Jesus: Da-aad! You were supposed to pick me up twenty mintutes ago!
God: I know son, but I got stuck in traffic and then nearly had my Honda Civic totalled when some jerkass with a Bush/Cheney bumper sticker blew through a red light. We’ll see about that!
Cut to Jesus waiting on the sidewalk, looking over and seeing a Honda Civic just like his dad’s; unfortunately, it’s a woman who looks exactly like God — but with long hair — singing “I am woman, hear me roar!”
You crack me up, V. :D
P.S. I’m quite sure God drives a Honda Civic Hybrid. ;)
I’ll be thinking about that all day in class now. If I start laughing during my Latin test it’ll be all your fault.
So what position does Jesus play? And what color is God’s Honda Civic Hybrid?
I’ll just revert to what we would say to each other when we were kids: You started it.

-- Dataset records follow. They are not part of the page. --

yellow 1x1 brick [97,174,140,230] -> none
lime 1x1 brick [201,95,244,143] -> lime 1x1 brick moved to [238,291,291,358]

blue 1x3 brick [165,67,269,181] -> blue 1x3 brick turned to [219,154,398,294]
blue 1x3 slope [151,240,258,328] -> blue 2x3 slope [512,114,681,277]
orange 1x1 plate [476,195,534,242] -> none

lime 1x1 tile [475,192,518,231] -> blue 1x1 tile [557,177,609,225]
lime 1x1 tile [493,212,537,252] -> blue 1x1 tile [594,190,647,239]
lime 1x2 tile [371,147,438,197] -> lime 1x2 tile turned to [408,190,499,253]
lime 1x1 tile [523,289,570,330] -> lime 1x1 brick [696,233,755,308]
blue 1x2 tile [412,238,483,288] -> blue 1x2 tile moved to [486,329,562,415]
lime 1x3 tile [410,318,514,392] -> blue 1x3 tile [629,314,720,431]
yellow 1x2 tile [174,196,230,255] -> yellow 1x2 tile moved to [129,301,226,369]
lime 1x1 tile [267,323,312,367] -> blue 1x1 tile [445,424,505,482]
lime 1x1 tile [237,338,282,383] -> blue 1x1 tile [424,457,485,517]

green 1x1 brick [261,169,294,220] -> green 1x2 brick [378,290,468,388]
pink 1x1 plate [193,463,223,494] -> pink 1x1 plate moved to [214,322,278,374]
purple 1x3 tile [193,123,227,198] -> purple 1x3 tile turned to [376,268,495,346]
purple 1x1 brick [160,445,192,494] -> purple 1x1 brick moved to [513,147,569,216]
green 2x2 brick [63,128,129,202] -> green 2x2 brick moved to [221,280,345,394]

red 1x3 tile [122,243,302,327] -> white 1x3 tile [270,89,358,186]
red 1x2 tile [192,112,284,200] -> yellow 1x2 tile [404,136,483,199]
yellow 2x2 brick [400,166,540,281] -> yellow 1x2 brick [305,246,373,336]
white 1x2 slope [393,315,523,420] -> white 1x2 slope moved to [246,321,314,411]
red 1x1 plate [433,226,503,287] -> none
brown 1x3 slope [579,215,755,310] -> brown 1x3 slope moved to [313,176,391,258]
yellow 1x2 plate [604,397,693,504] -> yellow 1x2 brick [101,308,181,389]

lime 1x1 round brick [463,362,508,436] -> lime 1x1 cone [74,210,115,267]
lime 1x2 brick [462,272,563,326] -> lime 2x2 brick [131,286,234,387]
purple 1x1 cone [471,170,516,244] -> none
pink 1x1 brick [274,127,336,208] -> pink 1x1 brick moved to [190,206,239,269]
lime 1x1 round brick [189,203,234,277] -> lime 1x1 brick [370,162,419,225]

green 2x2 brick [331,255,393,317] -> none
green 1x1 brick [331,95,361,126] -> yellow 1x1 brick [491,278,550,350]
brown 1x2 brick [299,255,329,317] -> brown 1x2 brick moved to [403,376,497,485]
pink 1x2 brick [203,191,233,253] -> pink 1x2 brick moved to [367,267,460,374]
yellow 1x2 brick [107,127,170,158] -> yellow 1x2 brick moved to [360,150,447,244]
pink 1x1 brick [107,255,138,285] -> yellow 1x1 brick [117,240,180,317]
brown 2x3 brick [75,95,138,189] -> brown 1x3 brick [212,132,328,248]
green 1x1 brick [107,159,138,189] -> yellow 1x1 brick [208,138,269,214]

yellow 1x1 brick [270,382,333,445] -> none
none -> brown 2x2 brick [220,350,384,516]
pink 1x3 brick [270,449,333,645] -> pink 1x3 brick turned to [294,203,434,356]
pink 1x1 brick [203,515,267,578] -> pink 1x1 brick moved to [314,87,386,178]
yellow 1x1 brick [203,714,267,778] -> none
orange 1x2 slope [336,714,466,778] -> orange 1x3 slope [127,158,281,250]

Jesus is a goaltender, but remember that he didn’t make the HHL. He’s in a heavenly minor hockey league, which is all well and good since the HHL is currently locked out by Gary Bettman’s great-great-great-great grandfather. The players want more cloud. The owners want to put a stop on cloud-hogging by greedy angels/saints/deceased hockey players.
God drives the light blue Honda Civic Hybrid. Goes with the sky, you know?